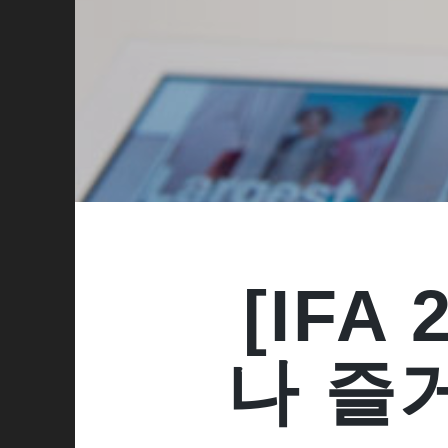
[IFA
나 즐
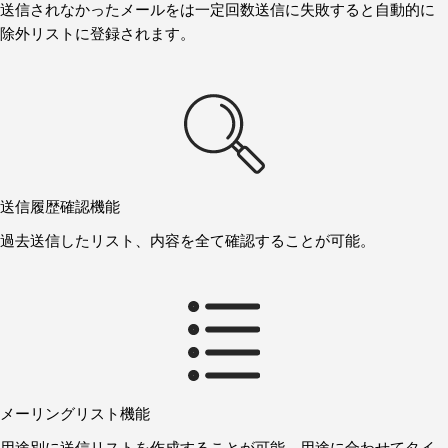
送信されなかったメールをは一定回数送信に失敗すると自動的に
除外リストに登録されます。
送信履歴確認機能
過去送信したリスト、内容を全て確認することが可能。
メーリングリスト機能
用途別に送信リストを作成することが可能。用途に合わせてタイ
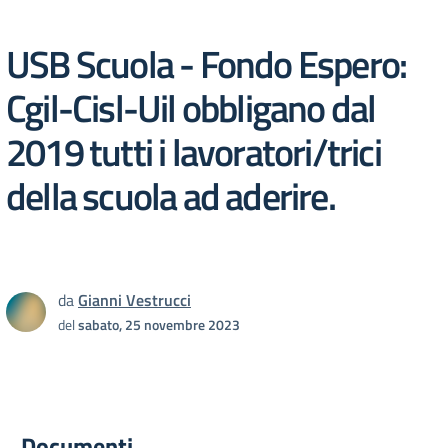
USB Scuola - Fondo Espero:
Cgil-Cisl-Uil obbligano dal
2019 tutti i lavoratori/trici
della scuola ad aderire.
da
Gianni Vestrucci
del
sabato, 25 novembre 2023
Documenti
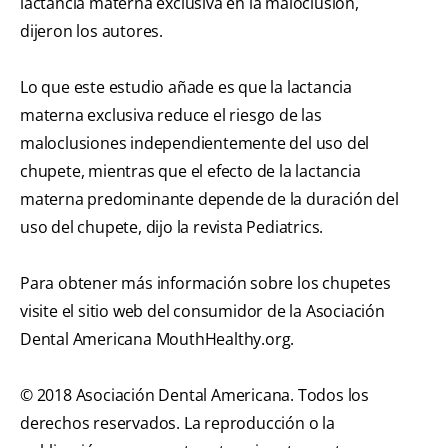
lactancia materna exclusiva en la maloclusión,
dijeron los autores.
Lo que este estudio añade es que la lactancia
materna exclusiva reduce el riesgo de las
maloclusiones independientemente del uso del
chupete, mientras que el efecto de la lactancia
materna predominante depende de la duración del
uso del chupete, dijo la revista Pediatrics.
Para obtener más información sobre los chupetes
visite el sitio web del consumidor de la Asociación
Dental Americana MouthHealthy.org.
© 2018 Asociación Dental Americana. Todos los
derechos reservados. La reproducción o la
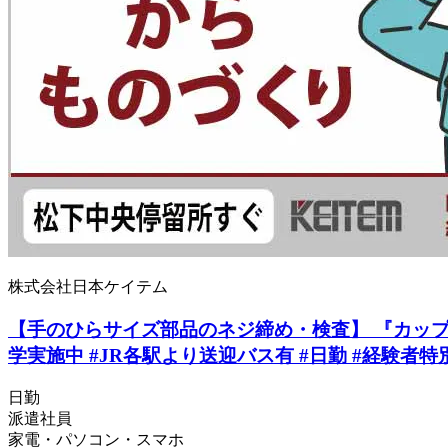
株式会社日本ケイテム
【手のひらサイズ部品のネジ締め・検査】 『カップ
学実施中 #JR各駅より送迎バス有 #日勤 #経験者特
日勤
派遣社員
家電・パソコン・スマホ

=== The task ===
From the line with "derechos reservados. La reproducción o la" through the final line of the records above, return each line exactly and nothing else. Pictures are to be skipped.

=== Finished exercise ===
derechos reservados. La reproducción o la
株式会社日本ケイテム
【手のひらサイズ部品のネジ締め・検査】 『カップ
学実施中 #JR各駅より送迎バス有 #日勤 #経験者特
日勤
派遣社員
家電・パソコン・スマホ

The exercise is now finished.